Your personal financial information has been hacked.

More than 143 million Americans were made vulnerable by the recent Equifax breach, and you are most likely one of them. That means your Social Security number, birth date, driver’s license data, credit card numbers, and bank account numbers are out there in the hands of hackers…soon to be auctioned off to the highest bidder.

And it’s not just this massive data theft that’s potentially put your private information at risk.

Already this year, the “Shadow Brokers” (allegedly) stole and sold classified NSA materials. WannaCry and Petya ransomware attacks disrupted power grids, major corporations, banks, and hospitals. Cloudflare (the company that offers security for things like OKCupid and FitBit customers) reported a major data leak. Nearly 200 million U.S. voter records were hacked.

Face it: Your personal data is not guaranteed safe anymore…no one’s is. And you could lose everything. Unless you take concrete steps to protect your financial future.

So it’s more important than ever to do these 10 things to protect your financial information.

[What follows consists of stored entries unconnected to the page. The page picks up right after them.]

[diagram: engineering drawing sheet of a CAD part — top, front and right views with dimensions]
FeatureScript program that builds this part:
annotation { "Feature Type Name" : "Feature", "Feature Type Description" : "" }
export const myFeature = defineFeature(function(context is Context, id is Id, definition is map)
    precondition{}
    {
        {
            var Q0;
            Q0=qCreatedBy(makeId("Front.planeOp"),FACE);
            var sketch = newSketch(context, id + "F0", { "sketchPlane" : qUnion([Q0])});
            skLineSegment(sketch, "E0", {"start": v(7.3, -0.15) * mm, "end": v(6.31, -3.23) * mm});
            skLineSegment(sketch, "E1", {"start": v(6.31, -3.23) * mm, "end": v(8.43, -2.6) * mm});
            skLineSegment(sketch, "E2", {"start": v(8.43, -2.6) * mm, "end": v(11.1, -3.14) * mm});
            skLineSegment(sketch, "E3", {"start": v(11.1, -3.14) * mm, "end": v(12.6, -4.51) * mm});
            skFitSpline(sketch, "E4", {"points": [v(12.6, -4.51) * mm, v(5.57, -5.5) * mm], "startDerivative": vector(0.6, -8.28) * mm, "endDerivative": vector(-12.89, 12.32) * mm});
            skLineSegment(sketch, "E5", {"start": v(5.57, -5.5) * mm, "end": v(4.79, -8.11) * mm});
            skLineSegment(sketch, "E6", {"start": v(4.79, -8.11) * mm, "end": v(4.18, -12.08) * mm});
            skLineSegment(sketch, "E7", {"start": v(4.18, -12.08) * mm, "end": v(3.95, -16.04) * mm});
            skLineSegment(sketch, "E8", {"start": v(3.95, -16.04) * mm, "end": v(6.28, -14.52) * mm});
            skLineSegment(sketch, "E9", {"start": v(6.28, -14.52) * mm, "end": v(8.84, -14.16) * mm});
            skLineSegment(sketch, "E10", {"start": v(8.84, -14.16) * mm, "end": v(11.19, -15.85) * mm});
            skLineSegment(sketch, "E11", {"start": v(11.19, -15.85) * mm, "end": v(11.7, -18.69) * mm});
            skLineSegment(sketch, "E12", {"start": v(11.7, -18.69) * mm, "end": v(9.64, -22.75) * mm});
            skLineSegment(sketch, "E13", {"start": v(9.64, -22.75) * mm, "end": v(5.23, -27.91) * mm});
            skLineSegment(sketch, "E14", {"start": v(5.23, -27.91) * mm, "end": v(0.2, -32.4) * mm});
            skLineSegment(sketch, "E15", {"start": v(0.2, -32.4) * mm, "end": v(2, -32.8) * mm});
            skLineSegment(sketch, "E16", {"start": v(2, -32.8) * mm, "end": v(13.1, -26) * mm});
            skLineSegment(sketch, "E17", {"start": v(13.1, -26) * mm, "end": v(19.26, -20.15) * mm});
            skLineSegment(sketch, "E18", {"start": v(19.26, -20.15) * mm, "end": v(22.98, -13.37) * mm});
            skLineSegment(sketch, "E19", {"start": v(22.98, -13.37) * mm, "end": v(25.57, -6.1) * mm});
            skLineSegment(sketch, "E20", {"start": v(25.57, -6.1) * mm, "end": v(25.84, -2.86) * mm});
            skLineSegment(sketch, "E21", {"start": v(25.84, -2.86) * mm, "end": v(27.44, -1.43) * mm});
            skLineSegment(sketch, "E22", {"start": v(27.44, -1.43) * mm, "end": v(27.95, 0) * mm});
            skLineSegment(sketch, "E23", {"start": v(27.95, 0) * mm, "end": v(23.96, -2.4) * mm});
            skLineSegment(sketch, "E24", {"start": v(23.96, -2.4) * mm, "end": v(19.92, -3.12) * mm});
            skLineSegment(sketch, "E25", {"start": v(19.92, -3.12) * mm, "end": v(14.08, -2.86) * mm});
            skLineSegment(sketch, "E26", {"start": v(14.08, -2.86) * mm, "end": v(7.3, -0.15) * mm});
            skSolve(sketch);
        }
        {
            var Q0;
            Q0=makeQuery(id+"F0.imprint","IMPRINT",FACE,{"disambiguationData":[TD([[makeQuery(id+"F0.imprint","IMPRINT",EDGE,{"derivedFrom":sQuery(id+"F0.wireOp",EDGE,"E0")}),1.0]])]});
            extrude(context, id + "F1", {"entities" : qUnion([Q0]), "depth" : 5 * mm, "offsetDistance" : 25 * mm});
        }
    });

  1. Protect your hardware. Update the security protocols on all of your devices right away, and keep security software active at all times. Log out of your bank, brokerage, and online shopping accounts when you’re done on the sites. Password-protect your devices…especially if you frequently use them in public settings. And to keep your files safe from ransomware attacks, back them to an external device (like a flash drive).
  2. Reset your passwords regularly. For financial accounts, change your passwords every 90 days, and always use different passwords for different accounts. Your best bet is to use pass-phrases that are easy for you to remember (like song lyrics or favorite quotes). And any time you can, use two-step authentication, a more secure process that requires you to enter a code that’s been texted (or emailed) to you each time you login.
  3. Use encryption. Always look for the “lock” icon in your secure browser’s status bar before you enter your password. That lock along with the “https” heading ensures that your data will be encrypted as it’s transmitted. Every page on the website, and not just the login page, should have the “https” and the lock, or your information may not be secure.
  4. Avoid unsecured wi-fi whenever you can. And never use an unsecured wi-fi connection to login to a password-protected account – especially in hotels and airports, where thieves hang out just waiting to grab your vulnerable info.
  5. Secure your apps. If you have financial apps, turn on their highest security settings.
  6. Get and review your credit report. Every year, you can get FREE copies of your credit reports year from all three of the main credit reporting agencies: Experian, TransUnion, and Equifax. Go to to get your free reports, and review them very carefully, keeping an eye out for any activity that isn’t yours. If you see fraudulent transactions (or mistakes) on any of the reports, let the credit agency know right away (you can do that right on their website).

    Identity thieves target your children, too. Protect your kids by checking to see if they have credit reports, especially if you think they may be fraud victims. The process is a little more complicated than checking your own credit, but it will help protect their financial futures. Click here to learn how to check your child’s credit.


  8. Guard your credit. If you think someone may have gotten their hands on your information, which probably happened in the Equifax breach, put a fraud alert or a security freeze on your credit reports immediately. Fraud alerts – which require creditors to verify your identity before extending any new credit, issue new credit cards, raise a credit limit, open a credit line, or offer a loan – last for 90 days. A security freeze is even stricter: no one can take out credit in your name or even check your credit without knowing your secure PIN code. (You can temporarily lift the freeze if you need someone to check your credit). The freeze stays in place until you decide to remove it.
  9. Post cautiously on social media. Criminals troll social media sites for your pet’s name, your favorite band, where you went to elementary school…the kind of information in challenge questions that let you access accounts when you’ve forgotten your password. Limit the people with access to your personal page – especially if you vacation a lot and like to post while you’re away (criminals will know you’re not home). And never post your social security number, your full name, or your home address on a public site.
  10. Read your account statements. Whenever you get a bank, brokerage, or credit card statement, read it. If anything looks unfamiliar or fishy, report it right away.
  11. Get a lockbox and a shredder. Put crucial financial documents (like previous years’ tax returns, savings bonds, etc.) in a lockbox or safe deposit box. Any paperwork with identifying personal or financial information that you don’t want to keep should be shredded. Opt out of pre-approved credit card applications (which criminals steal to open accounts in your name) at

By taking these security steps, you’re making it nearly impossible for the fraudsters to win. Protect your identity and your financial future by doing as many of those as you can.